Secreted from liver in bile; form micelles in small intestine; reabsorbed in distal ileum

Question 52

How much bile salt is secreted?

Answer 52

20-30g of bile salts are secreted.

Question 53

Explain how bile salts are carried around / travel?

Answer 53

They travel down the intestine until all the fat has been removed, then they are deconjugated and are taken up by Apical Na+ - dependent bile acid transporter (they are a co-transporter) using sodium gradient so Na/k ATPase drives it.

Once in the cell, MRP3 (active process) and a co-transporter takes the Taurocholate (the bile acid) back into the blood and is transported back into the liver.

Na+ taurocholate co-transporting polypeptide allows it to be reabsorbed by the hepatocytes.

Question 54

What happens once Xenobiotics are in the body?

Answer 54

Xenobiotics are conjugated to glucuronic acid and excreted via biliary route, along with bile salts.

Question 55

Explain Enterohepatic recirculation for Xenobiotics?

What is the result of this?

Answer 55

Once free in the gut, they can be deconjugated from the beta-glucuronide and you get back to your free drugs (ROH), which is reabsorbed via the portal vein, and taken back to circulation.
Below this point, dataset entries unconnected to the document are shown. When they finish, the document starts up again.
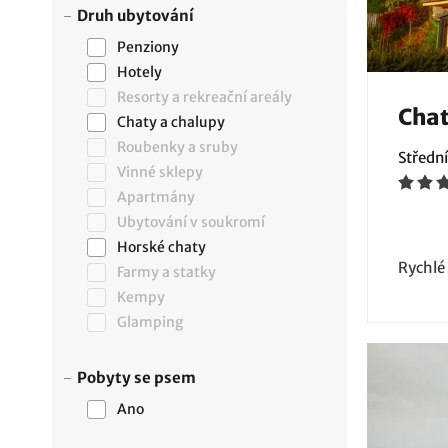
Druh ubytování
Penziony
Hotely
Resorty a rekreační areály
Cha
Chaty a chalupy
Roubenky a sruby
Střední
Vinné sklepy
Apartmány
Ubytování v soukromí
Horské chaty
Rychlé
Farmy a statky
Kempy
Glamping
Pobyty se psem
Ano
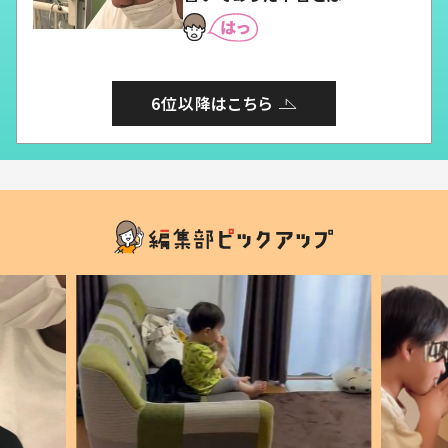
6位以降はこちら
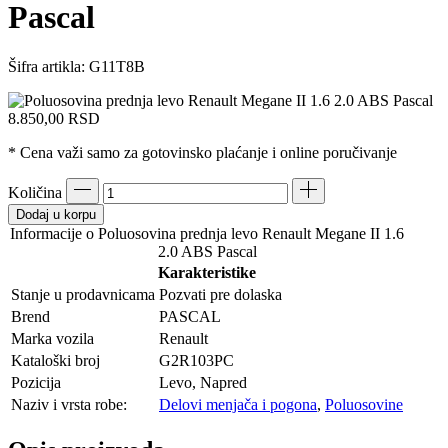
Pascal
Šifra artikla:
G11T8B
8.850,00
RSD
* Cena važi samo za gotovinsko plaćanje i online poručivanje
Količina
Dodaj u korpu
Informacije o Poluosovina prednja levo Renault Megane II 1.6
2.0 ABS Pascal
Karakteristike
Stanje u prodavnicama
Pozvati pre dolaska
Brend
PASCAL
Marka vozila
Renault
Kataloški broj
G2R103PC
Pozicija
Levo, Napred
Naziv i vrsta robe:
Delovi menjača i pogona
,
Poluosovine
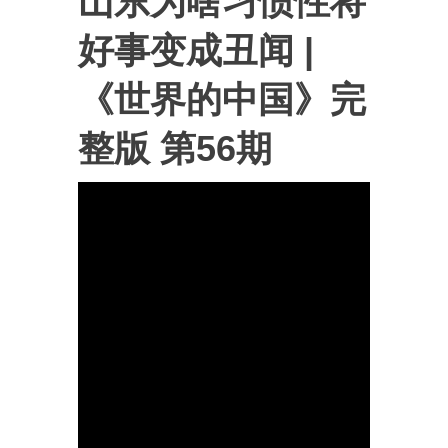
山东为啥习惯性将
好事变成丑闻 |
《世界的中国》完
整版 第56期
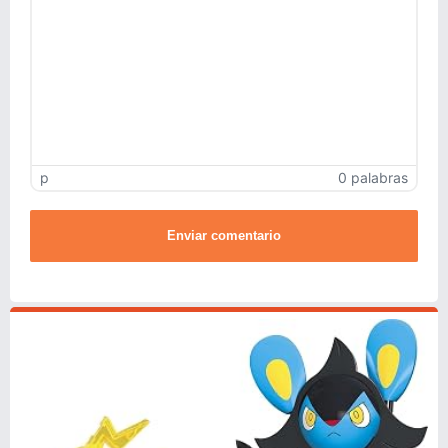
p
0 palabras
Enviar comentario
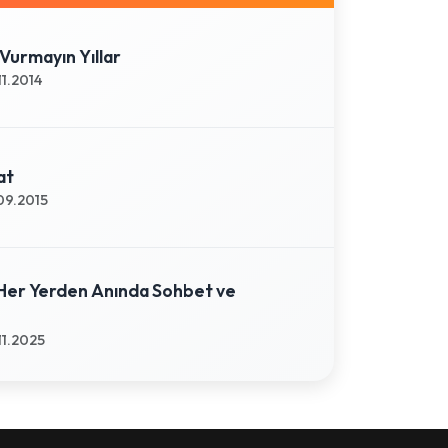
Vurmayın Yıllar
11.2014
at
09.2015
Her Yerden Anında Sohbet ve
11.2025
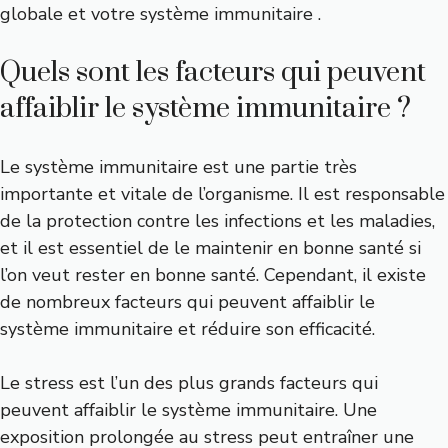
globale et votre système immunitaire .
Quels sont les facteurs qui peuvent
affaiblir le système immunitaire ?
Le système immunitaire est une partie très
importante et vitale de l’organisme. Il est responsable
de la protection contre les infections et les maladies,
et il est essentiel de le maintenir en bonne santé si
l’on veut rester en bonne santé. Cependant, il existe
de nombreux facteurs qui peuvent affaiblir le
système immunitaire et réduire son efficacité.
Le stress est l’un des plus grands facteurs qui
peuvent affaiblir le système immunitaire. Une
exposition prolongée au stress peut entraîner une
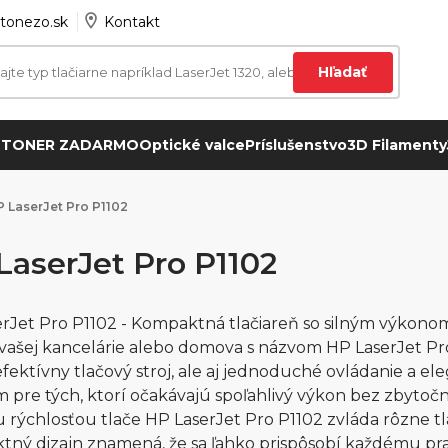
tonezo.sk
Kontakt
Hľadať
 TONER ZADARMO
Optické valce
Príslušenstvo
3D Filamenty
 LaserJet Pro P1102
LaserJet Pro P1102
rJet Pro P1102 - Kompaktná tlačiareň so silným výkonom! 
 vašej kancelárie alebo domova s názvom HP LaserJet Pr
efektívny tlačový stroj, ale aj jednoduché ovládanie a ele
m pre tých, ktorí očakávajú spoľahlivý výkon bez zbytoč
 rýchlosťou tlače HP LaserJet Pro P1102 zvláda rôzne t
ný dizajn znamená, že sa ľahko prispôsobí každému pra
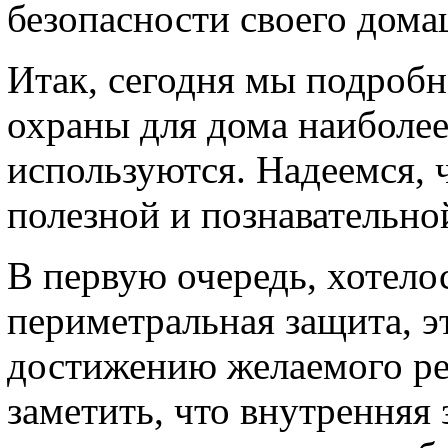
безопасности своего дома
Итак, сегодня мы подробн
охраны для дома наиболее
используются. Надеемся, ч
полезной и познавательно
В первую очередь, хотелос
периметральная защита, э
достижению желаемого рез
заметить, что внутренняя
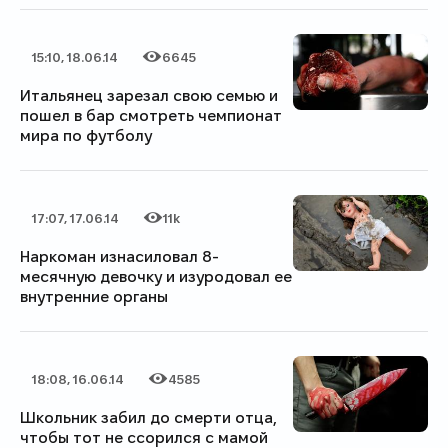
15:10, 18.06.14
6645
Дата публикации
Категория
Количество просмотров
Итальянец зарезал свою семью и
пошел в бар смотреть чемпионат
мира по футболу
17:07, 17.06.14
11k
Дата публикации
Категория
Количество просмотров
Наркоман изнасиловал 8-
месячную девочку и изуродовал ее
внутренние органы
18:08, 16.06.14
4585
Дата публикации
Категория
Количество просмотров
Школьник забил до смерти отца,
чтобы тот не ссорился с мамой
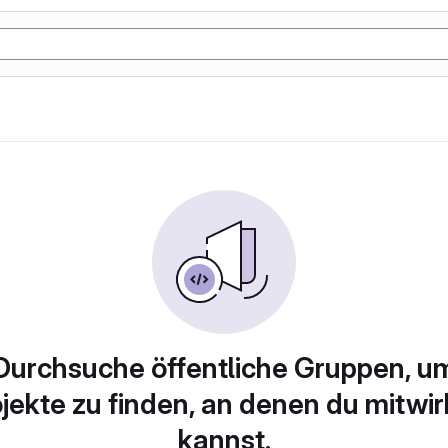
Durchsuche öffentliche Gruppen, u
jekte zu finden, an denen du mitwi
kannst.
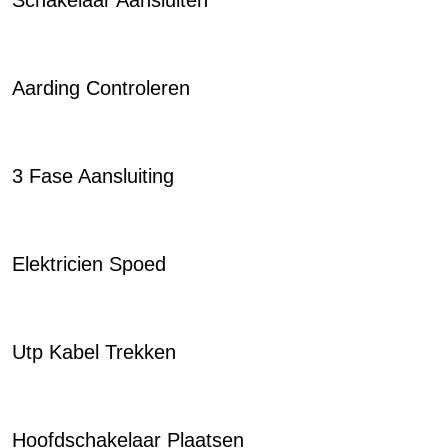
Schakelaar Aansluiten
Aarding Controleren
3 Fase Aansluiting
Elektricien Spoed
Utp Kabel Trekken
Hoofdschakelaar Plaatsen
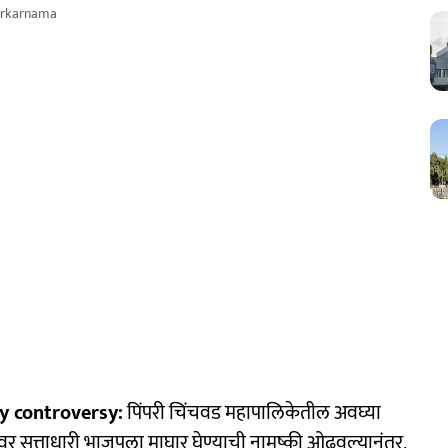
arkarnama
y controversy:
पिंपरी चिंचवड महापालिकेतील अवघ्या
ांवर सत्ताधारी भाजपला माघार घेण्याची नामुष्की ओढवल्यानंतर,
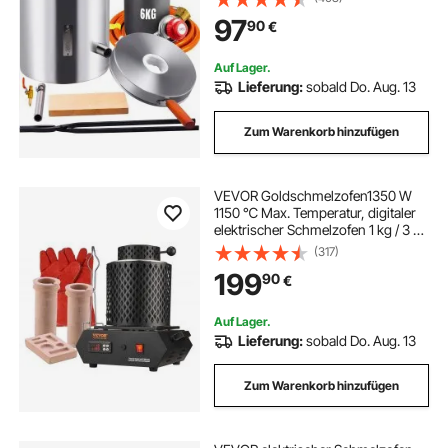
Messerherstellung Schmiedeset für
97
90
€
Kupfer, Aluminium, Gold, Silber
usw.
Auf Lager.
Lieferung:
sobald Do. Aug. 13
Zum Warenkorb hinzufügen
VEVOR Goldschmelzofen1350 W
1150 ℃ Max. Temperatur, digitaler
elektrischer Schmelzofen 1 kg / 3 kg
Keramiktiegel mit Tiegelzange &
(317)
Handschuhen, zur Verarbeitung
199
90
€
von Gold Silber Kupfer Aluminium
rot
Auf Lager.
Lieferung:
sobald Do. Aug. 13
Zum Warenkorb hinzufügen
These can delays the elimination of xenobiotics and can increase toxicity, because it increase plasma levels.

Question 56

The reabsorption of bile salts by enterocytes is an active process, carried out by the apical Na+ dependent bile acid transporter. In which part of the GI tract does this occur?

Answer 56

The distal (late) part of the ileum.

Question 57

Why are bile acids an important role in fat digestion?

Answer 57

Helps to emulsify fat particles into many minute particles so the surfaces can then be attacked by lipase enzymes of pancreatic juice.